# Material provided:
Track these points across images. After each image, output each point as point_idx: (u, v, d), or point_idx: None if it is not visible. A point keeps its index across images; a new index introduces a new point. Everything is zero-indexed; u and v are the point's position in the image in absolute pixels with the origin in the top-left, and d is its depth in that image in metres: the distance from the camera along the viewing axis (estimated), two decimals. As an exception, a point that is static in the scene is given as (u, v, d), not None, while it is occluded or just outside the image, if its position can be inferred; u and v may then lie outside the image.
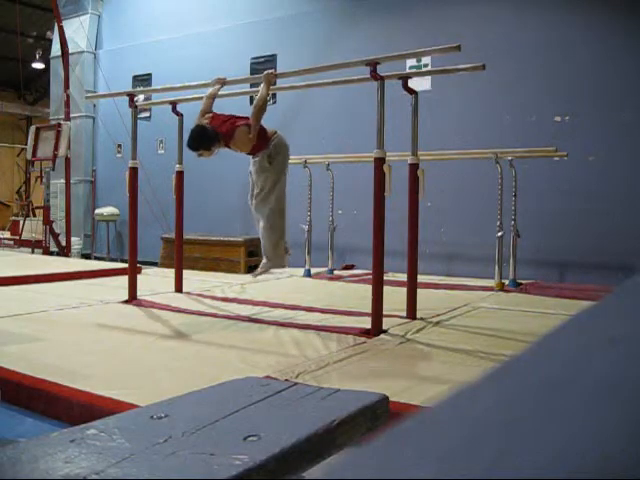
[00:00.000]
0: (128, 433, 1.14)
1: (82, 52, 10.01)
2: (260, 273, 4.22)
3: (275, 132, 4.03)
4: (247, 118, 3.89)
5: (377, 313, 3.36)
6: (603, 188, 5.89)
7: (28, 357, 2.76)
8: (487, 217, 5.81)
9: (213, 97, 4.14)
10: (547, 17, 6.21)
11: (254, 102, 3.98)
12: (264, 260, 4.11)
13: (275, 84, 4.87)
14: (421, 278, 4.16)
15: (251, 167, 4.06)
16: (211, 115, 4.01)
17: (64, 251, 8.84)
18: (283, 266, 4.31)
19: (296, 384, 1.58)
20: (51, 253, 8.71)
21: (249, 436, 1.12)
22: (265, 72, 4.02)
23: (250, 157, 4.04)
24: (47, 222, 8.67)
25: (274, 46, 7.98)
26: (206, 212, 8.25)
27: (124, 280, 4.59)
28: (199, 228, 7.49)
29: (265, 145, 3.94)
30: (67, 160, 8.95)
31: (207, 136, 3.90)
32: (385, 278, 3.65)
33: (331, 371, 2.58)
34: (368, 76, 3.52)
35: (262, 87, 3.92)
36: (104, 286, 5.24)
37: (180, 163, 4.87)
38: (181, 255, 4.92)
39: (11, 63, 13.66)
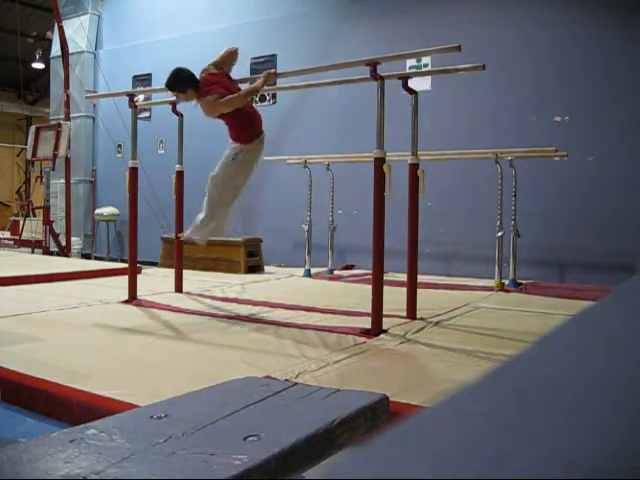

# Problem details:
The job here is to retype the data exactly, with no pictures included.

# Written response:
Track these points across images. After each image, output each point as point_idx: (u, v, d), or point_idx: None if it is not visible. A point keeps its index across images; a new index introduces a new point. Everything is zero-indexed; u and v are the point's position in the image in absolute pixels with the origin in the top-left, and d is its depth in that image in metres: the distance from the camera along the viewing axis (estimated), two decimals. As an exception, a point that is static in the scene is given as (u, v, d), not None, while it is occluded or just outside the image, if its position can be inferred; u and v may then lie outside the image.
[00:00.000]
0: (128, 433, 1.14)
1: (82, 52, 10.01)
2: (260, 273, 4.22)
3: (275, 132, 4.03)
4: (247, 118, 3.89)
5: (377, 313, 3.36)
6: (603, 188, 5.89)
7: (28, 357, 2.76)
8: (487, 217, 5.81)
9: (213, 97, 4.14)
10: (547, 17, 6.21)
11: (254, 102, 3.98)
12: (264, 260, 4.11)
13: (275, 84, 4.87)
14: (421, 278, 4.16)
15: (251, 167, 4.06)
16: (211, 115, 4.01)
17: (64, 251, 8.84)
18: (283, 266, 4.31)
19: (296, 384, 1.58)
20: (51, 253, 8.71)
21: (249, 436, 1.12)
22: (265, 72, 4.02)
23: (250, 157, 4.04)
24: (47, 222, 8.67)
25: (274, 46, 7.98)
26: (206, 212, 8.25)
27: (124, 280, 4.59)
28: (199, 228, 7.49)
29: (265, 145, 3.94)
30: (67, 160, 8.95)
31: (207, 136, 3.90)
32: (385, 278, 3.65)
33: (331, 371, 2.58)
34: (368, 76, 3.52)
35: (262, 87, 3.92)
36: (104, 286, 5.24)
37: (180, 163, 4.87)
38: (181, 255, 4.92)
39: (11, 63, 13.66)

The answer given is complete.